The Bidadi township is estimated to cover 8,000-10,000 acres
Credit: DH Photo
Belagavi: Developers may be given land parcels on a 99-year lease for layout and property development at the proposed integrated township at Bidadi for which the government is examining a new approach to minimise financial burden.
This was discussed last week during a presentation the Boston Consulting Group (BCG), the finance department’s consultant, gave to Chief Minister Siddaramaiah.
It has been recommended that the government take up ‘land consolidation’ upfront to avoid price escalation. ‘Land consolidation’ involves mainly land pooling and resorting to acquisition only for small parcels.

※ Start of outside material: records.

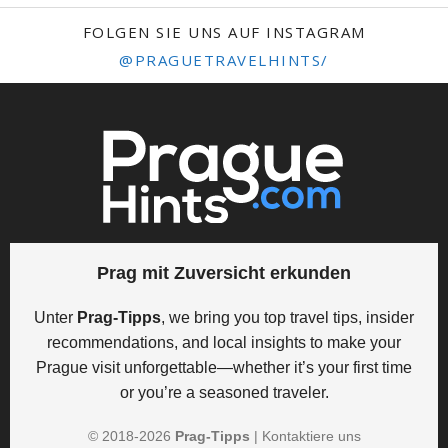
FOLGEN SIE UNS AUF INSTAGRAM
@PRAGUETRAVELHINTS/
Prag mit Zuversicht erkunden
Unter
Prag-Tipps
, we bring you top travel tips, insider
recommendations, and local insights to make your
Prague visit unforgettable—whether it’s your first time
or you’re a seasoned traveler.
© 2018-
2026
Prag-Tipps
|
Kontaktiere uns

While the Bidadi township is estimated to cover 8,000-10,000 acres, the Bengaluru Metropolitan Region Development Authority (BMRDA) has planned four more — Nandagudi (17,000-19,000 acres), Solur (11,000-13,000 acres), Ramanagara (3,000-5,000 acres) and Sathnur (15,000-17,000 acres). These townships were first mooted when H D Kumaraswamy was chief minister in 2006.

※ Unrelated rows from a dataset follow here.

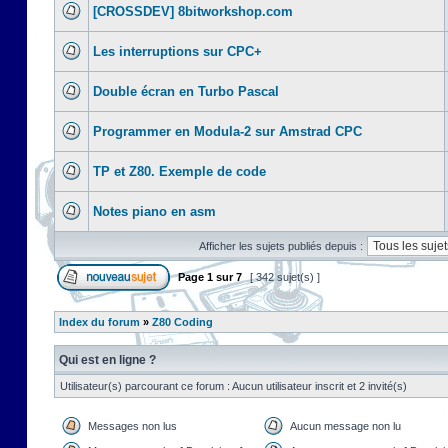
[CROSSDEV] 8bitworkshop.com
Les interruptions sur CPC+
Double écran en Turbo Pascal
Programmer en Modula-2 sur Amstrad CPC
TP et Z80. Exemple de code
Notes piano en asm
Afficher les sujets publiés depuis :
Page
1
sur
7
[ 342 sujet(s) ]
Index du forum
»
Z80 Coding
Qui est en ligne ?
Utilisateur(s) parcourant ce forum : Aucun utilisateur inscrit et 2 invité(s)
Messages non lus
Aucun message non lu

Siddaramaiah, also the finance minister, was briefed on land pooling models used in other states for infrastructure and urbanisation projects. Examples included Maharashtra’s Samruddhi Mahamarg and Andhra Pradesh’s Amaravati.
For Bidadi, the plan is to build the integrated township in three phases.
In the first phase (800-1,000 acres), the government will start master development and land will be put in a special-purpose vehicle with equity stakes.
The second phase (2,500-3,000 acres) will involve government oversight while land is transferred to developers on a 99-year lease to form layouts and properties.
The last phase (4,000-5,000 acres) will be entirely private developer-led. The developer will be entrusted with full responsibility, including returning developed land to owners of pooled land.
An official source in the finance department said the actual implementation will depend on consent of landowning farmers. “Since the proposal is to go in for a 50:50 or 60:40 type of development, consent of the farmer is very important,” the official
said.
“The total land will be pooled, layout will be developed and the developed land, which typically is about 50-55 per cent of the total land under development, will be shared between landowners and the government agency at 50:50 or 60:40 ratio depending on the value of the land,” the official explained.
“So, if there is large-scale opposition in some areas, then the government may not pursue the projects,” the official said.